The Armenian Spread

Today on this 104th anniversary of the beginning of the massacre of the Armenians, forced out of their homes and into the desert, VisualNoiz TV LLC announces the title of a documentary telling the story of the Boujoulian Gedikian Yazejian families of Adapazar & Bardizag, Ottoman Empire.

The Armenian Spread will follow the escape of Armenians of our village to their new homes around the world. We will invite you for dinner as we explore the traditions of food and family, to take part in the spread, sit down to hear some stories and learn about the struggle and traditions of our people.

It has long been a struggle on how to tell this story. I titled it “Survival” in the late 1990s but something did not click. It should be about more than just the escape into the desert and the circumstances that lead to surviving.

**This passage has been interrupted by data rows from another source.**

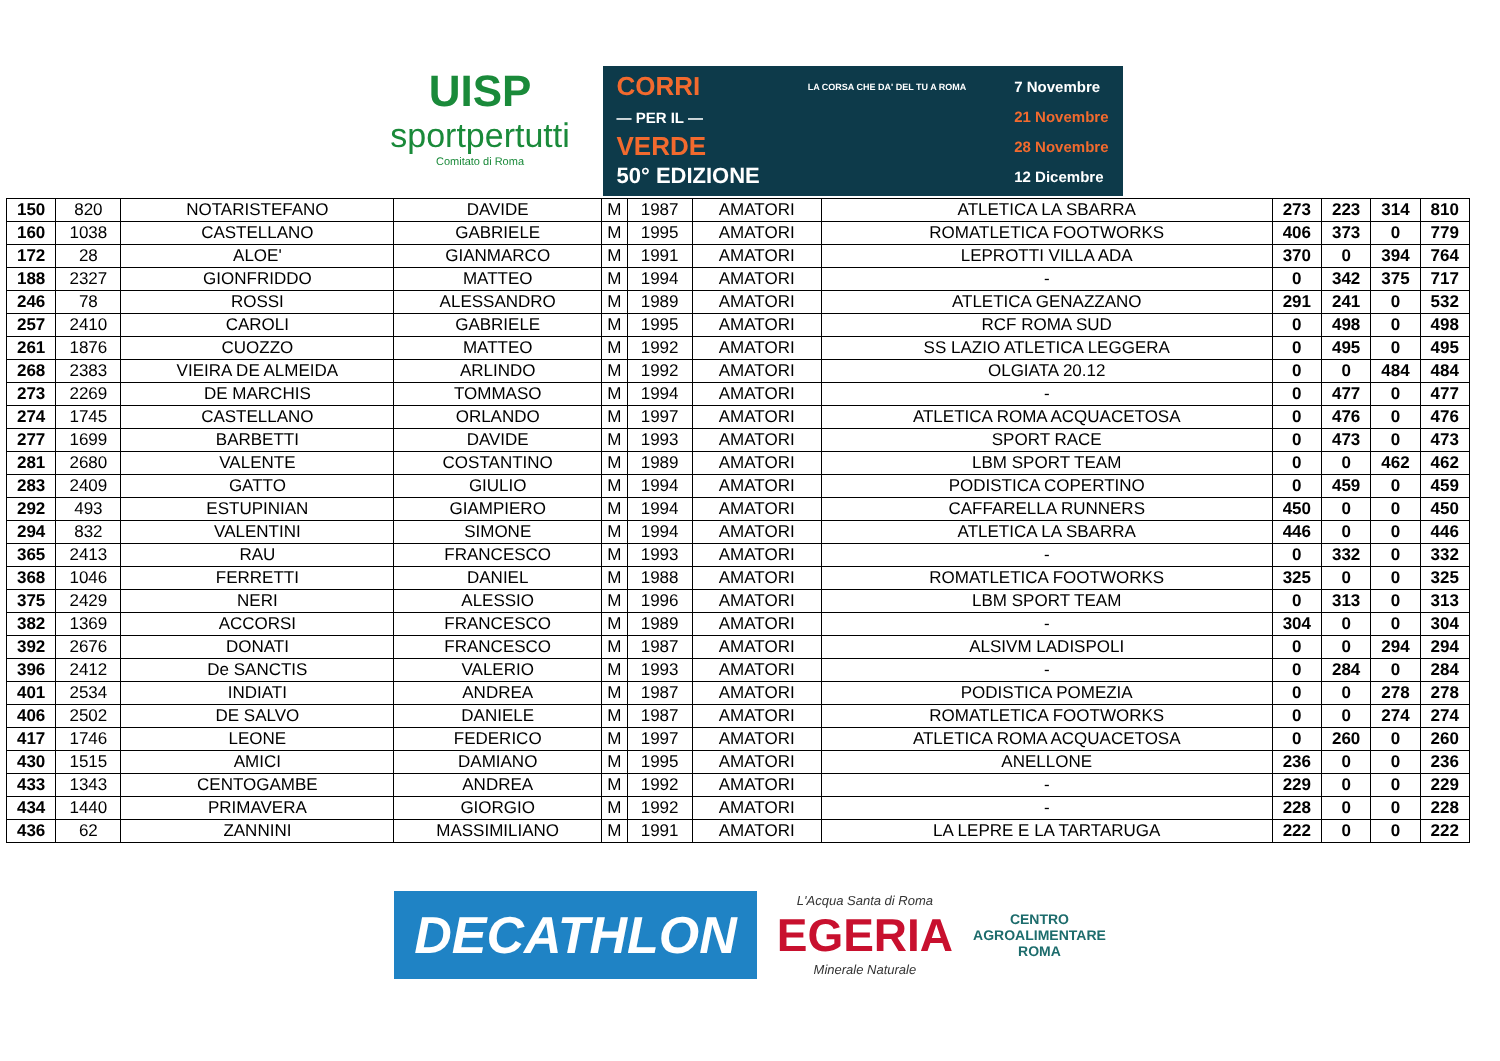UISP
sportpertutti
Comitato di Roma
CORRI
— PER IL —
VERDE
50° EDIZIONE
LA CORSA CHE DA' DEL TU A ROMA
7 Novembre
21 Novembre
28 Novembre
12 Dicembre
| 150 | 820 | NOTARISTEFANO | DAVIDE | M | 1987 | AMATORI | ATLETICA LA SBARRA | 273 | 223 | 314 | 810 |
| 160 | 1038 | CASTELLANO | GABRIELE | M | 1995 | AMATORI | ROMATLETICA FOOTWORKS | 406 | 373 | 0 | 779 |
| 172 | 28 | ALOE' | GIANMARCO | M | 1991 | AMATORI | LEPROTTI VILLA ADA | 370 | 0 | 394 | 764 |
| 188 | 2327 | GIONFRIDDO | MATTEO | M | 1994 | AMATORI | - | 0 | 342 | 375 | 717 |
| 246 | 78 | ROSSI | ALESSANDRO | M | 1989 | AMATORI | ATLETICA GENAZZANO | 291 | 241 | 0 | 532 |
| 257 | 2410 | CAROLI | GABRIELE | M | 1995 | AMATORI | RCF ROMA SUD | 0 | 498 | 0 | 498 |
| 261 | 1876 | CUOZZO | MATTEO | M | 1992 | AMATORI | SS LAZIO ATLETICA LEGGERA | 0 | 495 | 0 | 495 |
| 268 | 2383 | VIEIRA DE ALMEIDA | ARLINDO | M | 1992 | AMATORI | OLGIATA 20.12 | 0 | 0 | 484 | 484 |
| 273 | 2269 | DE MARCHIS | TOMMASO | M | 1994 | AMATORI | - | 0 | 477 | 0 | 477 |
| 274 | 1745 | CASTELLANO | ORLANDO | M | 1997 | AMATORI | ATLETICA ROMA ACQUACETOSA | 0 | 476 | 0 | 476 |
| 277 | 1699 | BARBETTI | DAVIDE | M | 1993 | AMATORI | SPORT RACE | 0 | 473 | 0 | 473 |
| 281 | 2680 | VALENTE | COSTANTINO | M | 1989 | AMATORI | LBM SPORT TEAM | 0 | 0 | 462 | 462 |
| 283 | 2409 | GATTO | GIULIO | M | 1994 | AMATORI | PODISTICA COPERTINO | 0 | 459 | 0 | 459 |
| 292 | 493 | ESTUPINIAN | GIAMPIERO | M | 1994 | AMATORI | CAFFARELLA RUNNERS | 450 | 0 | 0 | 450 |
| 294 | 832 | VALENTINI | SIMONE | M | 1994 | AMATORI | ATLETICA LA SBARRA | 446 | 0 | 0 | 446 |
| 365 | 2413 | RAU | FRANCESCO | M | 1993 | AMATORI | - | 0 | 332 | 0 | 332 |
| 368 | 1046 | FERRETTI | DANIEL | M | 1988 | AMATORI | ROMATLETICA FOOTWORKS | 325 | 0 | 0 | 325 |
| 375 | 2429 | NERI | ALESSIO | M | 1996 | AMATORI | LBM SPORT TEAM | 0 | 313 | 0 | 313 |
| 382 | 1369 | ACCORSI | FRANCESCO | M | 1989 | AMATORI | - | 304 | 0 | 0 | 304 |
| 392 | 2676 | DONATI | FRANCESCO | M | 1987 | AMATORI | ALSIVM LADISPOLI | 0 | 0 | 294 | 294 |
| 396 | 2412 | De SANCTIS | VALERIO | M | 1993 | AMATORI | - | 0 | 284 | 0 | 284 |
| 401 | 2534 | INDIATI | ANDREA | M | 1987 | AMATORI | PODISTICA POMEZIA | 0 | 0 | 278 | 278 |
| 406 | 2502 | DE SALVO | DANIELE | M | 1987 | AMATORI | ROMATLETICA FOOTWORKS | 0 | 0 | 274 | 274 |
| 417 | 1746 | LEONE | FEDERICO | M | 1997 | AMATORI | ATLETICA ROMA ACQUACETOSA | 0 | 260 | 0 | 260 |
| 430 | 1515 | AMICI | DAMIANO | M | 1995 | AMATORI | ANELLONE | 236 | 0 | 0 | 236 |
| 433 | 1343 | CENTOGAMBE | ANDREA | M | 1992 | AMATORI | - | 229 | 0 | 0 | 229 |
| 434 | 1440 | PRIMAVERA | GIORGIO | M | 1992 | AMATORI | - | 228 | 0 | 0 | 228 |
| 436 | 62 | ZANNINI | MASSIMILIANO | M | 1991 | AMATORI | LA LEPRE E LA TARTARUGA | 222 | 0 | 0 | 222 |
DECATHLON
L'Acqua Santa di Roma
EGERIA
Minerale Naturale
CENTRO
AGROALIMENTARE
ROMA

I have also called it “The 100 Years Project” as 2015 came and went.
Earlier this year it came to me, the food and the traditions are the story. The horrors of 1915 were just the beginning of the events that lead us to where we are now. The purpose will be keeping the traditions alive for future generations, as well as documenting what happened. Calling it Survival wouldn’t capture what the family means now.
The name The Armenian Spread was inspired by my cousin Randy Gadikian, inviting me over for dinner in Buffalo to meet his sons for the first time.
This project may also have a companion piece, telling the story of more families, as my research has uncovered many tales that should be told beyond my own family history.

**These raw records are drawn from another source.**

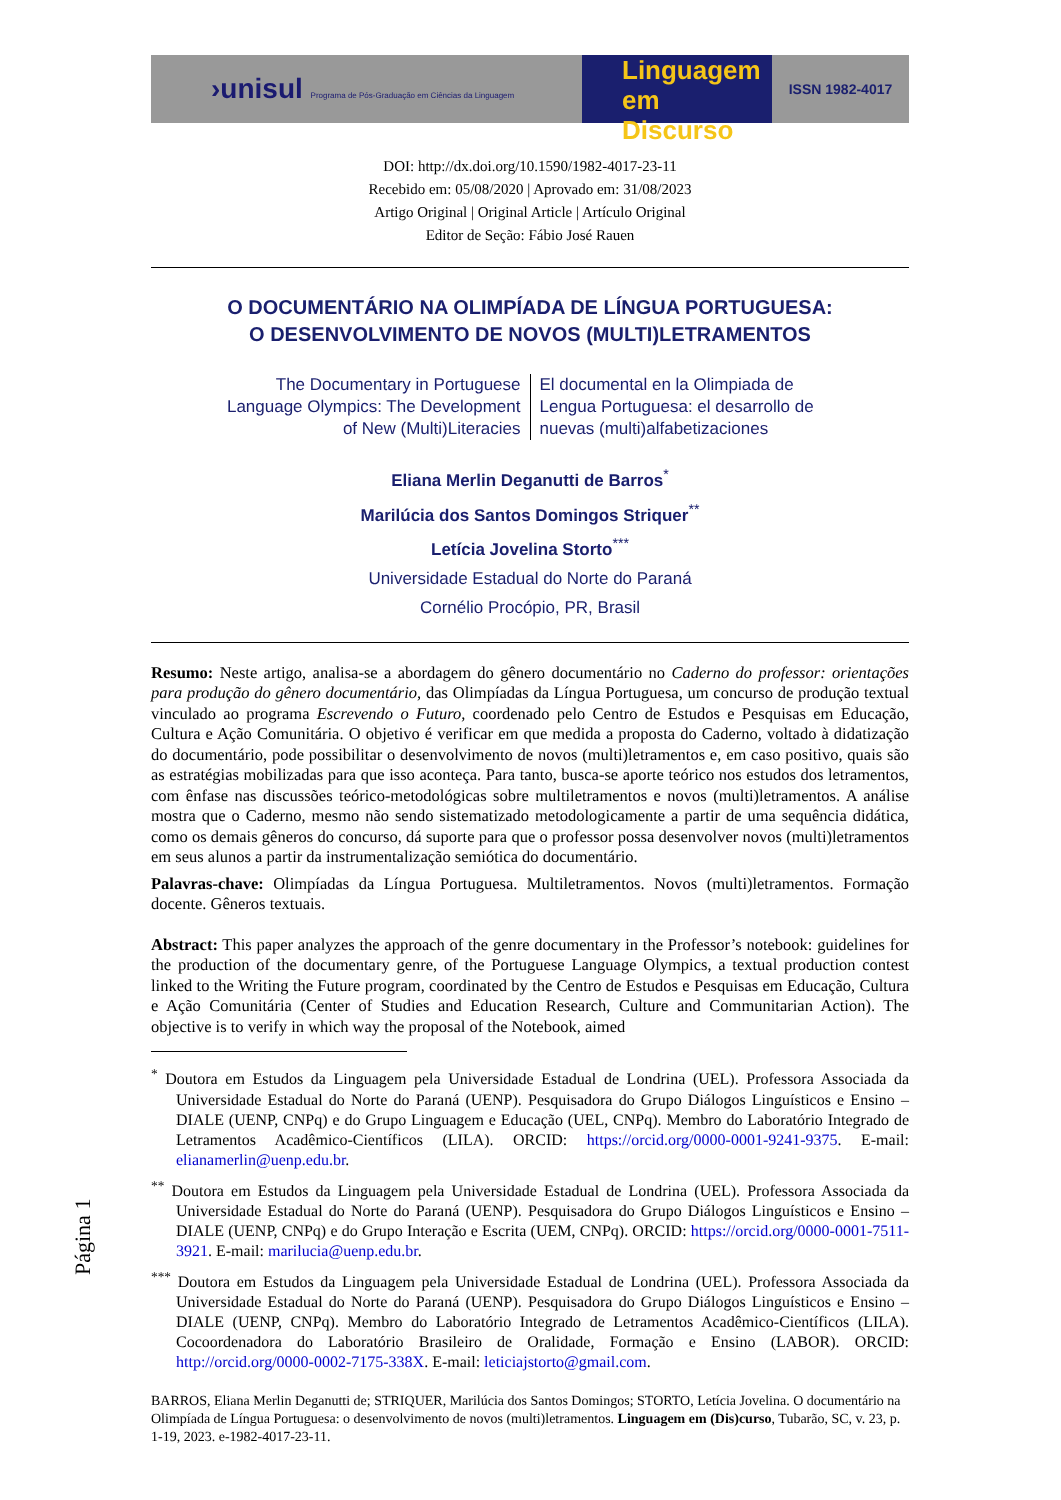›unisul Programa de Pós-Graduação em Ciências da Linguagem
Linguagem
em Discurso
ISSN 1982-4017
DOI: http://dx.doi.org/10.1590/1982-4017-23-11
Recebido em: 05/08/2020 | Aprovado em: 31/08/2023
Artigo Original | Original Article | Artículo Original
Editor de Seção: Fábio José Rauen
O DOCUMENTÁRIO NA OLIMPÍADA DE LÍNGUA PORTUGUESA:
O DESENVOLVIMENTO DE NOVOS (MULTI)LETRAMENTOS
The Documentary in Portuguese Language Olympics: The Development of New (Multi)Literacies
El documental en la Olimpiada de Lengua Portuguesa: el desarrollo de nuevas (multi)alfabetizaciones
Eliana Merlin Deganutti de Barros<sup>*</sup>
Marilúcia dos Santos Domingos Striquer<sup>**</sup>
Letícia Jovelina Storto<sup>***</sup>
Universidade Estadual do Norte do Paraná
Cornélio Procópio, PR, Brasil
Resumo: Neste artigo, analisa-se a abordagem do gênero documentário no Caderno do professor: orientações para produção do gênero documentário, das Olimpíadas da Língua Portuguesa, um concurso de produção textual vinculado ao programa Escrevendo o Futuro, coordenado pelo Centro de Estudos e Pesquisas em Educação, Cultura e Ação Comunitária. O objetivo é verificar em que medida a proposta do Caderno, voltado à didatização do documentário, pode possibilitar o desenvolvimento de novos (multi)letramentos e, em caso positivo, quais são as estratégias mobilizadas para que isso aconteça. Para tanto, busca-se aporte teórico nos estudos dos letramentos, com ênfase nas discussões teórico-metodológicas sobre multiletramentos e novos (multi)letramentos. A análise mostra que o Caderno, mesmo não sendo sistematizado metodologicamente a partir de uma sequência didática, como os demais gêneros do concurso, dá suporte para que o professor possa desenvolver novos (multi)letramentos em seus alunos a partir da instrumentalização semiótica do documentário.
Palavras-chave: Olimpíadas da Língua Portuguesa. Multiletramentos. Novos (multi)letramentos. Formação docente. Gêneros textuais.
Abstract: This paper analyzes the approach of the genre documentary in the Professor’s notebook: guidelines for the production of the documentary genre, of the Portuguese Language Olympics, a textual production contest linked to the Writing the Future program, coordinated by the Centro de Estudos e Pesquisas em Educação, Cultura e Ação Comunitária (Center of Studies and Education Research, Culture and Communitarian Action). The objective is to verify in which way the proposal of the Notebook, aimed
<sup>*</sup> Doutora em Estudos da Linguagem pela Universidade Estadual de Londrina (UEL). Professora Associada da Universidade Estadual do Norte do Paraná (UENP). Pesquisadora do Grupo Diálogos Linguísticos e Ensino – DIALE (UENP, CNPq) e do Grupo Linguagem e Educação (UEL, CNPq). Membro do Laboratório Integrado de Letramentos Acadêmico-Científicos (LILA). ORCID: https://orcid.org/0000-0001-9241-9375. E-mail: elianamerlin@uenp.edu.br.
<sup>**</sup> Doutora em Estudos da Linguagem pela Universidade Estadual de Londrina (UEL). Professora Associada da Universidade Estadual do Norte do Paraná (UENP). Pesquisadora do Grupo Diálogos Linguísticos e Ensino – DIALE (UENP, CNPq) e do Grupo Interação e Escrita (UEM, CNPq). ORCID: https://orcid.org/0000-0001-7511-3921. E-mail: marilucia@uenp.edu.br.
<sup>***</sup> Doutora em Estudos da Linguagem pela Universidade Estadual de Londrina (UEL). Professora Associada da Universidade Estadual do Norte do Paraná (UENP). Pesquisadora do Grupo Diálogos Linguísticos e Ensino – DIALE (UENP, CNPq). Membro do Laboratório Integrado de Letramentos Acadêmico-Científicos (LILA). Cocoordenadora do Laboratório Brasileiro de Oralidade, Formação e Ensino (LABOR). ORCID: http://orcid.org/0000-0002-7175-338X. E-mail: leticiajstorto@gmail.com.
BARROS, Eliana Merlin Deganutti de; STRIQUER, Marilúcia dos Santos Domingos; STORTO, Letícia Jovelina. O documentário na Olimpíada de Língua Portuguesa: o desenvolvimento de novos (multi)letramentos. Linguagem em (Dis)curso, Tubarão, SC, v. 23, p. 1-19, 2023. e-1982-4017-23-11.
Página 1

This project is a collaboration with many friends and family members. The first of which I can announce is the artist Gregory Drossel (portfolio website) who will be illustrating parts of the story for which we have no photographs or film footage.
I have long admired Greg’s work and look forward to working with him to bring alive components of the story that I cannot tell with existing photographs or film.

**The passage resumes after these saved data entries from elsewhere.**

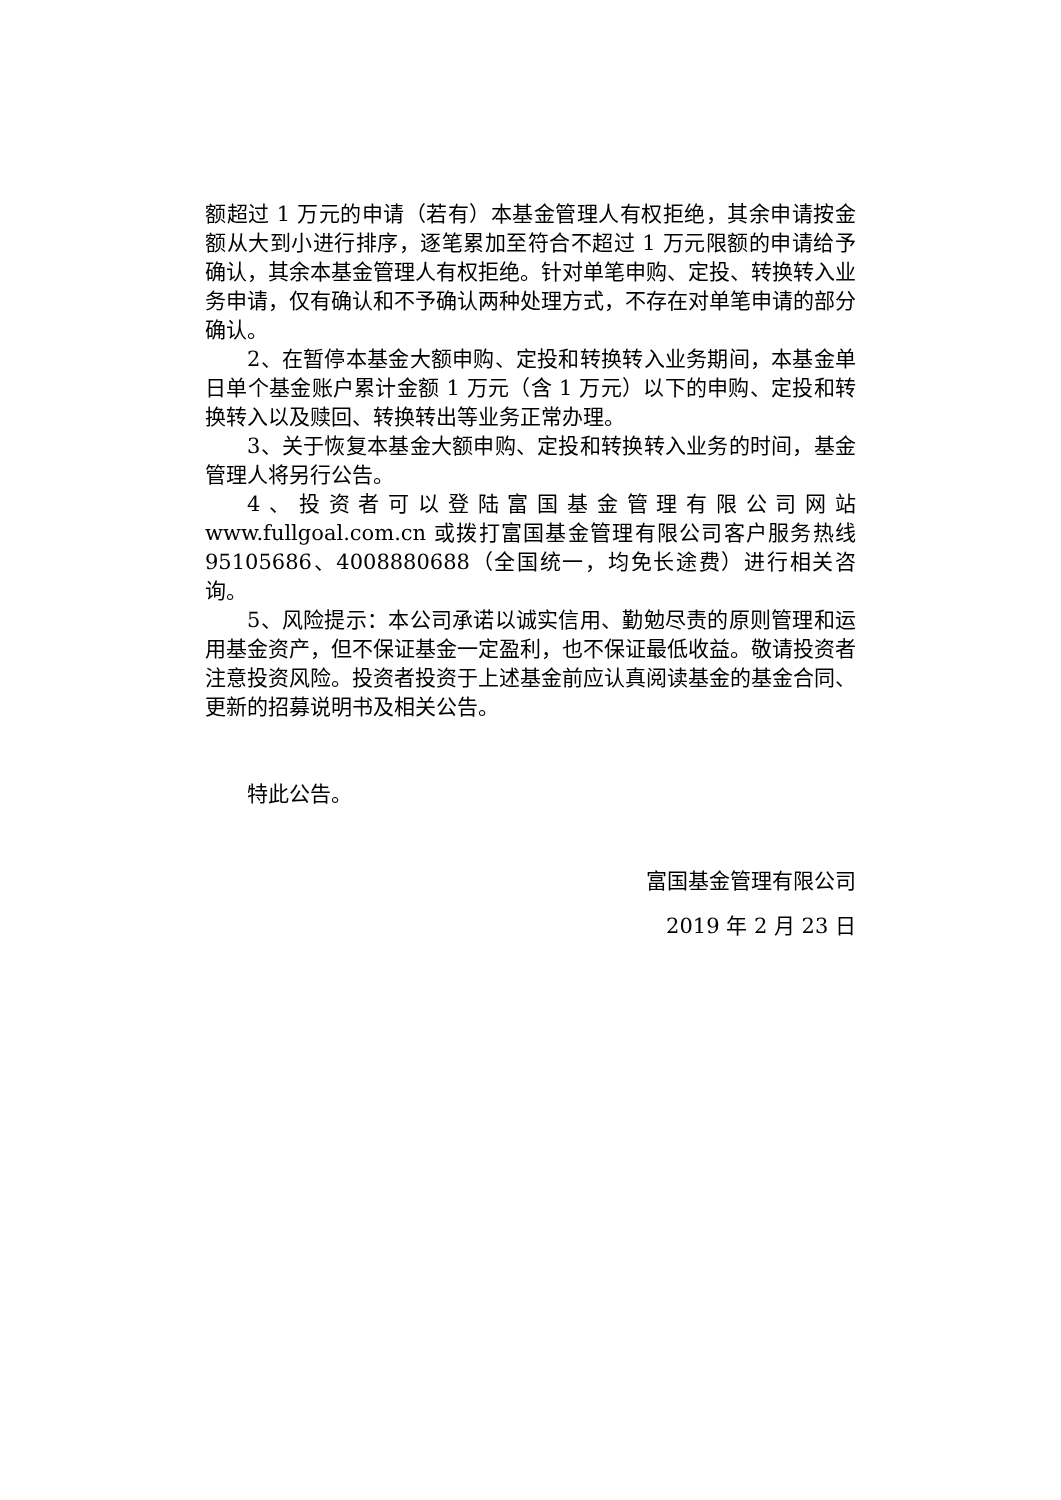额超过 1 万元的申请（若有）本基金管理人有权拒绝，其余申请按金额从大到小进行排序，逐笔累加至符合不超过 1 万元限额的申请给予确认，其余本基金管理人有权拒绝。针对单笔申购、定投、转换转入业务申请，仅有确认和不予确认两种处理方式，不存在对单笔申请的部分确认。
2、在暂停本基金大额申购、定投和转换转入业务期间，本基金单日单个基金账户累计金额 1 万元（含 1 万元）以下的申购、定投和转换转入以及赎回、转换转出等业务正常办理。
3、关于恢复本基金大额申购、定投和转换转入业务的时间，基金管理人将另行公告。
4、投资者可以登陆富国基金管理有限公司网站 www.fullgoal.com.cn 或拨打富国基金管理有限公司客户服务热线 95105686、4008880688（全国统一，均免长途费）进行相关咨询。
5、风险提示：本公司承诺以诚实信用、勤勉尽责的原则管理和运用基金资产，但不保证基金一定盈利，也不保证最低收益。敬请投资者注意投资风险。投资者投资于上述基金前应认真阅读基金的基金合同、更新的招募说明书及相关公告。
特此公告。
富国基金管理有限公司
2019 年 2 月 23 日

from the desk of Greg Drossel

This project will take many years to complete but I could not do it without the help of those around me. I thank the Yazejian family, the Gedikians and the Gadikians (you’ll find out why there’s 2 in the doc!) as well as my father Ray, his sister Doris and my late grandparents Armina and Steve Boujoulian, the first ones that let me capture their story, to tell my 1991 class in high school what happened to us, which was what started it all on a VHS camcorder that was too heavy for me to hold steady at the age of 15.